The stranded people were wonderful. They carried blankets from their cars and did everything they could to help me. A first-aid nurse cut away my trousers, examined my legs, and tried her best to make me comfortable. I was freezing with shock, so she wrapped all the available blankets around me and offered a pill to relieve my pain. I refused it. I fearfully insisted, “It might knock me out for good.” One white-haired man stayed beside me, gripping my hand and gently rubbing my arm. I don’t know who he was, but I appreciated it so much. He seemed to me like an angel. I needed someone to hold on to, and he was there--Jonny on the spot--angel on the spot!”
(Ed recently said, “I have often wondered if he could have been a real angel. In the darkness I couldn’t distinguish faces of anyone and yet I saw this man’s face very clearly. Even though his hair was wavy white his friendly face was youthful with strong masculine features. Another thing that makes me wonder about him is that none of the people milling about seemed to notice him or be aware of his presence. While I was lying there on the road and holding onto his hand for about an hour no one spoke to him.
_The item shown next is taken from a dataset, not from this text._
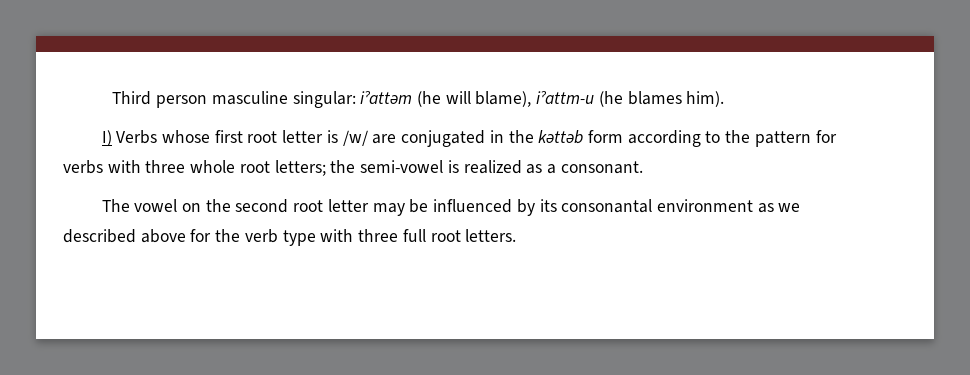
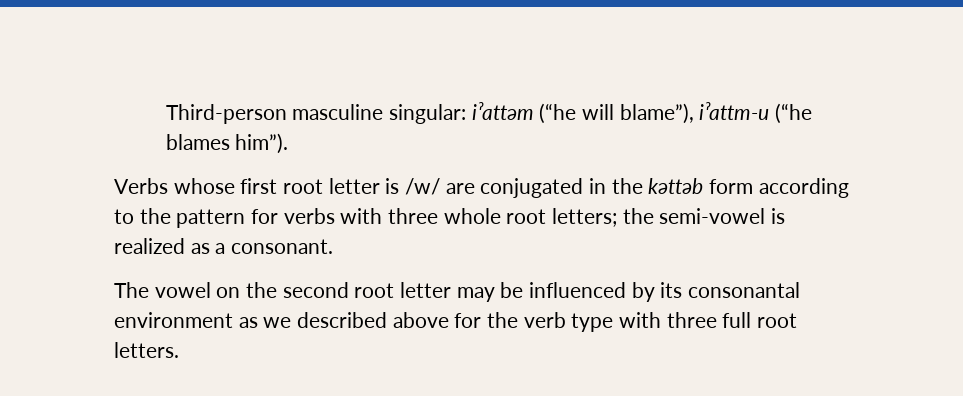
[112,91,208,108] Third person -> [165,104,287,124] Third-person
[416,91,725,107] [101,130,112,146] (he will blame), iˀattm-u (he blames him). // I) -> [539,102,813,124] [165,133,289,154] (“he will blame”), iˀattm-u (“he blames him”). //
Since his face was level with mine he had to be lying flat out on the ground”) The story continues: -
Two days later I was home in bed recovering from my fractured hip and dislocated leg. Don Long, the clown of our carpenter crew, came to see me. “You know,” he said, and he was speaking very seriously, “I was out and looked at the wreck, and there is something miraculous about it. That two-wheeled trailer slid in underneath the car so perfectly that all four wheels are in it, and the pipe that had been in the trailer shot through your car like dozens of spears. There wasn’t room for one person to sit in that car. I stood on top of the wreck and couldn’t see the top of the roadway. The washout must have been fifteen feet deep and forty feet wide, and yet you fellows almost jumped over it. The hood, some tools, and, believe it or not, even Harold’s glasses were on the opposite bank. I’ll tell you,” he concluded, “God surely had His arms around you.”
Today I realize more and more how very true his statement was. As I marvel about it and consider the why of it, the story of Edah and the whale comes vividly to mind, and I understand the reason. Sometimes it takes a “whale-belly” experience to put a man on the right track.
(Harold Beeler went back to school, completed a medical course, and as a qualified surgeon he won the hearts of all the people in his farming community with his unselfish ministry.)